Un cerveau plus petit

Des chercheurs Allemands concluent que certaines zones du cerveau des consommateurs de porno sont plus petites que celles la population générale. Cette étude ne concernait que des hommes, âgés de 21 à 45 ans, qui ont regardé 4 heures de films pornographiques par semaine, selon leur propre aveu. Ils se sont pliés à un test qui évalue le risque d’addiction au contenu en ligne, ainsi qu’à des IRM, un examen radiologique très précis. Les chercheurs ont constaté un lien négatif, significatif entre le fait de regarder de la pornographie pendant plusieurs heures par semaine et le volume de matière grise dans le lobe droit du cerveau, ainsi que l’activité du cortex préfrontal. Ils expliquent ce phénomène par un terme très à la mode chez les médecins : la plasticité.  C’est une propriété étonnante de notre cerveau de pouvoir se « remodeler » en fonction de ce qu’on lui fait subir. C’est la plasticité qui explique que, par exemple, après un accident vasculaire cérébral, on peut redévelopper des zones abimées pour revivre normalement. Cela explique aussi qu’il n’y a pas d’âge pour progresser et que dans ce domaine la vieillesse est relative…
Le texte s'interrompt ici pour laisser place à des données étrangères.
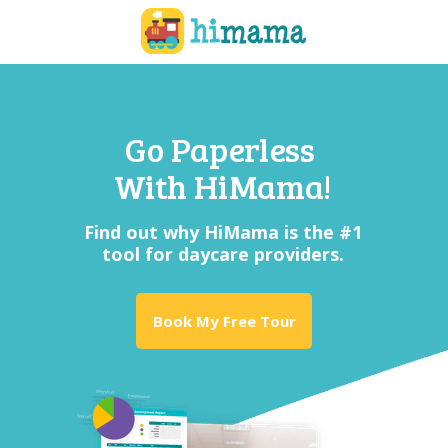
Go Pap
erless
With HiMama!
Find out why HiMama is the #1
tool for daycare providers.
Book My Free Tour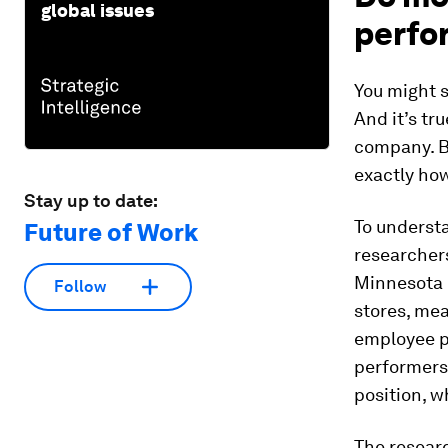
global issues
perfo
You might 
And it’s tr
company. Bu
exactly
ho
Stay up to date:
To underst
Future of Work
researchers
Minnesota l
Follow
stores, me
employee p
performers
position, w
The resear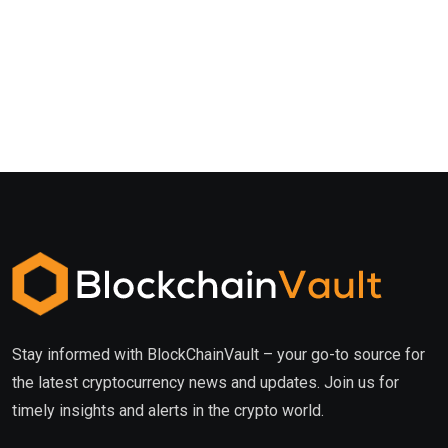
Stay informed with BlockChainVault – your go-to source for
the latest cryptocurrency news and updates. Join us for
timely insights and alerts in the crypto world.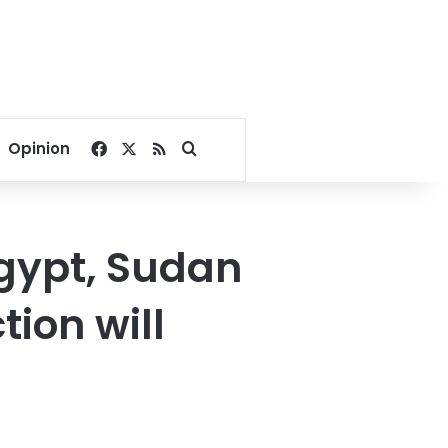
Facebook
X
RSS
Search for
Opinion
Egypt, Sudan
ion will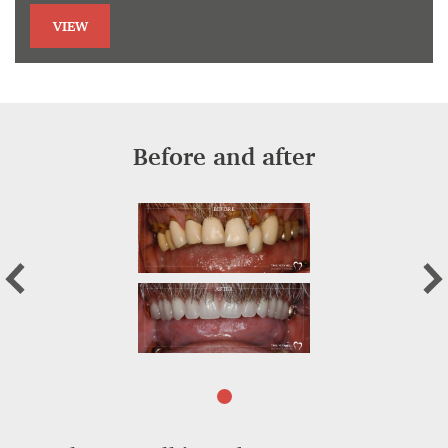
VIEW
Before and after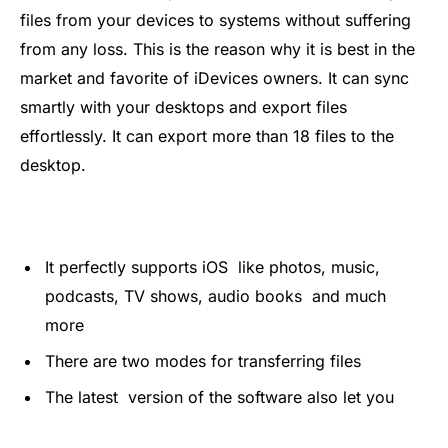
files from your devices to systems without suffering
from any loss. This is the reason why it is best in the
market and favorite of iDevices owners. It can sync
smartly with your desktops and export files
effortlessly. It can export more than 18 files to the
desktop.
It perfectly supports iOS like photos, music,
podcasts, TV shows, audio books and much
more
There are two modes for transferring files
The latest version of the software also let you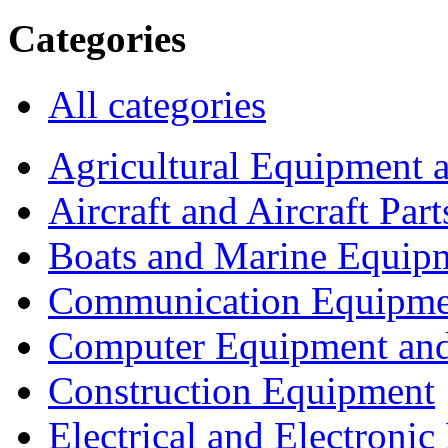
Categories
All categories
Agricultural Equipment 
Aircraft and Aircraft Part
Boats and Marine Equip
Communication Equipme
Computer Equipment and
Construction Equipment
Electrical and Electron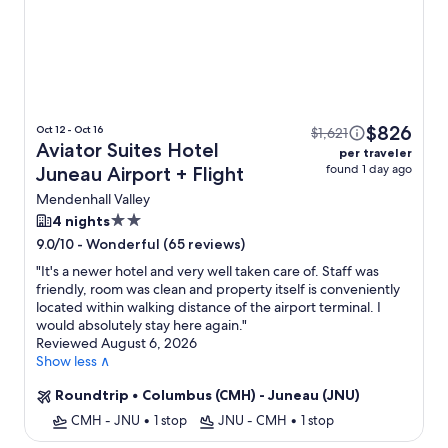
$826
Oct 12 - Oct 16
$1,621
Aviator Suites Hotel
per traveler
found 1 day ago
Juneau Airport + Flight
Mendenhall Valley
2.0
4 nights
star
-
Wonderful (65 reviews)
9.0/10
property
"
It's a newer hotel and very well taken care of. Staff was
friendly, room was clean and property itself is conveniently
located within walking distance of the airport terminal. I
would absolutely stay here again.
"
Reviewed August 6, 2026
Show less ∧
Roundtrip
•
Columbus (CMH) - Juneau (JNU)
CMH - JNU
•
1 stop
JNU - CMH
•
1 stop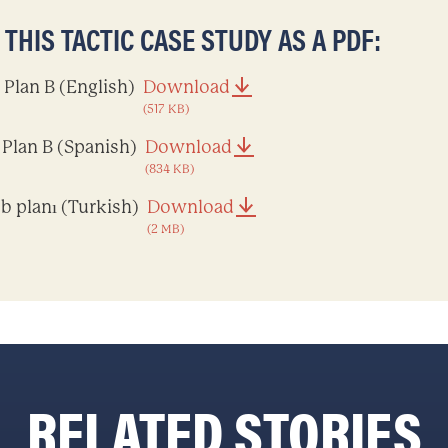
HIS TACTIC CASE STUDY AS A PDF:
Plan B (English)
Download
(517 KB)
Plan B (Spanish)
Download
(834 KB)
b planı (Turkish)
Download
(2 MB)
RELATED STORIES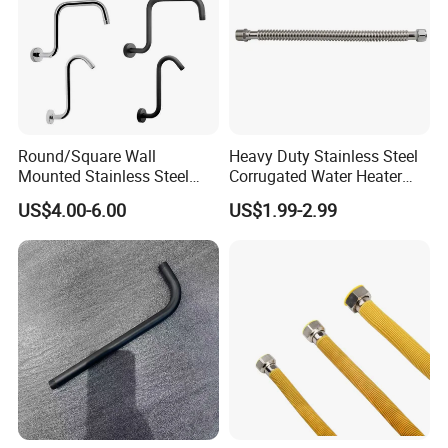
Round/Square Wall
Heavy Duty Stainless Steel
Mounted Stainless Steel
Corrugated Water Heater
Chrome Rain Shower Arm S
Connector
US$4.00-6.00
US$1.99-2.99
Shape Shower Rod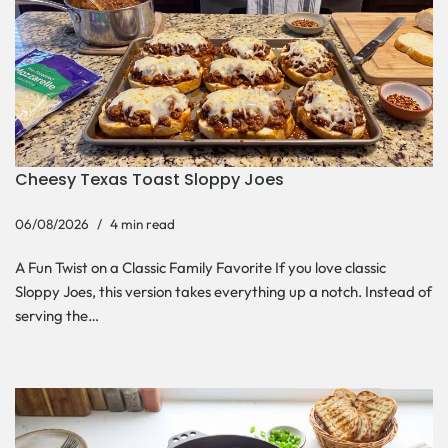
Cheesy Texas Toast Sloppy Joes
06/08/2026
4 min read
A Fun Twist on a Classic Family Favorite If you love classic
Sloppy Joes, this version takes everything up a notch. Instead of
serving the…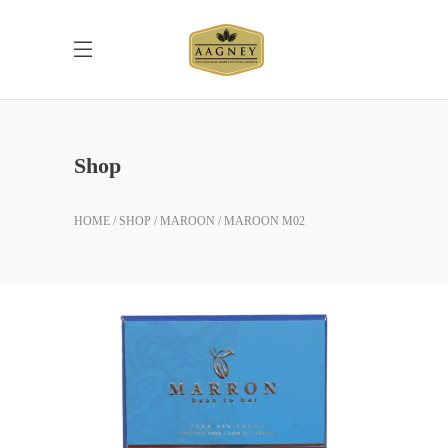
Shop
HOME
SHOP
MAROON
MAROON M02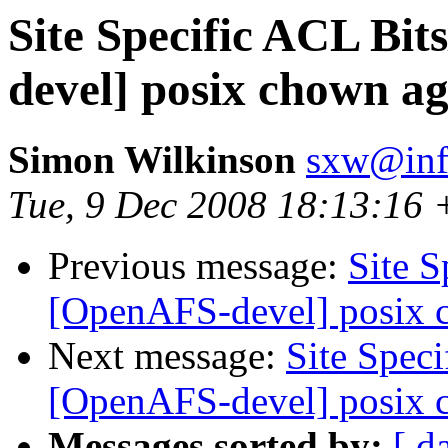
Site Specific ACL Bi
devel] posix chown a
Simon Wilkinson
sxw@inf.
Tue, 9 Dec 2008 18:13:16
Previous message:
Site 
[OpenAFS-devel] posix 
Next message:
Site Spec
[OpenAFS-devel] posix 
Messages sorted by:
[ d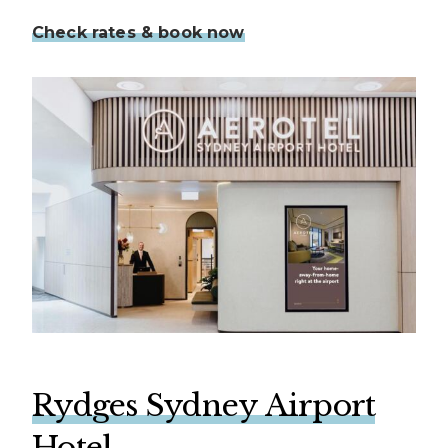
Check rates & book now
Rydges Sydney Airport
Hotel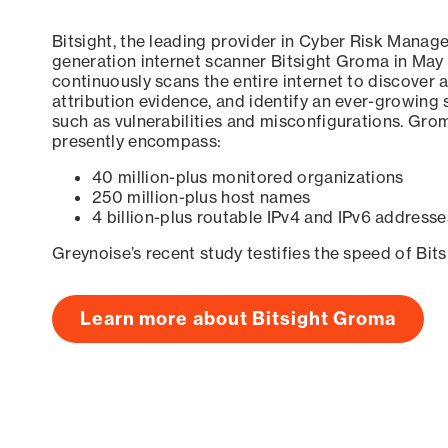
Bitsight, the leading provider in Cyber Risk Manag
generation internet scanner Bitsight Groma in May
continuously scans the entire internet to discover a
attribution evidence, and identify an ever-growing 
such as vulnerabilities and misconfigurations. Grom
presently encompass:
40 million-plus monitored organizations
250 million-plus host names
4 billion-plus routable IPv4 and IPv6 addresse
Greynoise’s recent study testifies the speed of Bit
Learn more about Bitsight Groma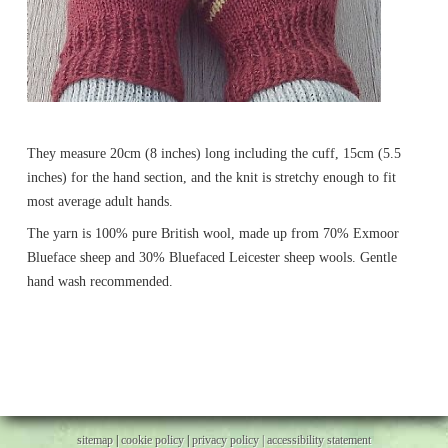
They measure 20cm (8 inches) long including the cuff, 15cm (5.5
inches) for the hand section, and the knit is stretchy enough to fit
most average adult hands.
The yarn is 100% pure British wool, made up from 70% Exmoor
Blueface sheep and 30% Bluefaced Leicester sheep wools. Gentle
hand wash recommended.
sitemap
|
cookie policy
|
privacy policy |
accessibility statement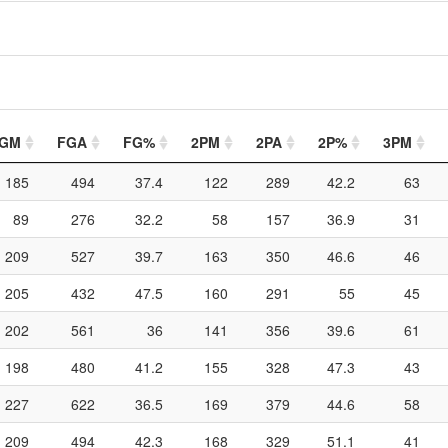
GM
FGA
FG%
2PM
2PA
2P%
3PM
185
494
37.4
122
289
42.2
63
89
276
32.2
58
157
36.9
31
209
527
39.7
163
350
46.6
46
205
432
47.5
160
291
55
45
202
561
36
141
356
39.6
61
198
480
41.2
155
328
47.3
43
227
622
36.5
169
379
44.6
58
209
494
42.3
168
329
51.1
41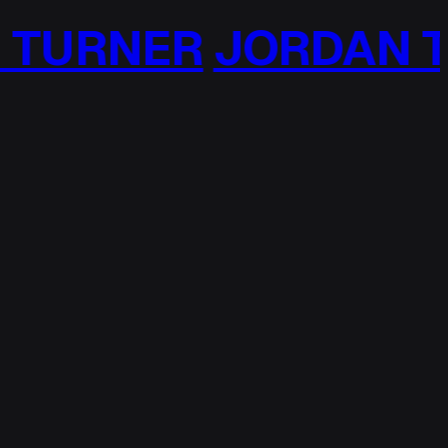
ER
JORDAN TURNE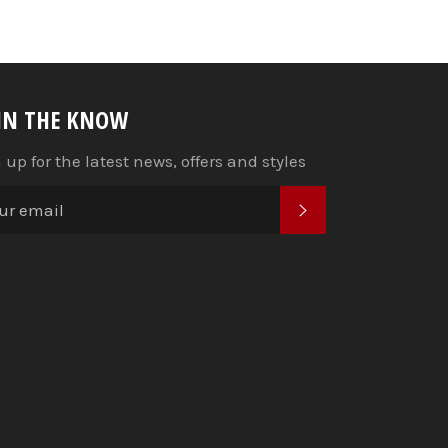
 IN THE KNOW
 up for the latest news, offers and styles
SUBSCRIBE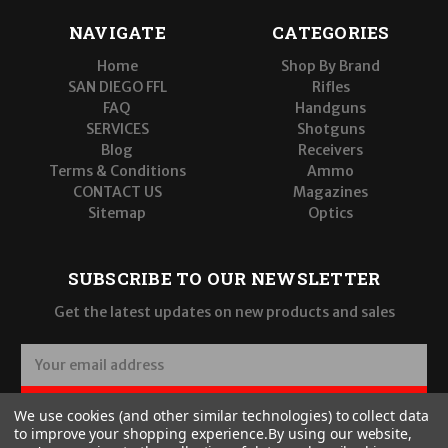
NAVIGATE
CATEGORIES
Home
Shop By Brand
SAN DIEGO FFL
Rifles
FAQ
Handguns
SERVICES
Shotguns
Blog
Receivers
Terms & Conditions
Ammo
CONTACT US
Magazines
Sitemap
Optics
SUBSCRIBE TO OUR NEWSLETTER
Get the latest updates on new products and sales
E
m
a
SUBSCRIBE
We use cookies (and other similar technologies) to collect data
i
to improve your shopping experience.
By using our website,
l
Avec la pornographie, les changements dans la plasticité résultent d’une intense stimulation du centre du plaisir. Cela inquiète les médecins, parce que les deux zones du cerveau sur lesquelles la pornographie agit sont associées à des zones d’accoutumance lors de la consommation de drogues. Le cerveau des consommateurs de pornographie, peut être comparé à celui des consommateurs de cocaïne ou d’amphétamines. En revanche, rien ne dit que ce soit la conséquence d’un abus de vidéos pornographiques. La poule et l’œuf !  Ce sont peut-être les gens dont le volume de cette partie du cerveau est plus petit, qui ont besoin de plus de stimulations externes pour ressentir du plaisir ; donc regarder des films pornographiques.

Et les enfants ?

Rappelons que les hommes étudiés avaient plus de 21 ans. Or selon l’IFOP en 2017 La moitié des adolescents âgés de 15 à 17 ans ont déjà surfé sur des sites pornographiques et Statista, portail des statistiques, estime que près de 90% des jeunes garçons ayant déjà surfé sur un site pornographique ont, au moins une fois au cours de leur vie, visité un site présentant du contenu pornographique gratuit. Les sites payants sont largement moins privilégiés, avec moins d'un garçon sur dix qui a déjà visité un site pornographique payant. Tous ces chiffres sont en hausse.

Quelles seront les conséquences sur la plasticité de leur cerveau Aucune étude n’est en cours sur ce sujet ; en revanche cela fait longtemps que les psychiatres ont tiré le –signal d’alarme sur les conséquences psychologiques désastreuses d’une immersion trop précoce dans le monde du porno.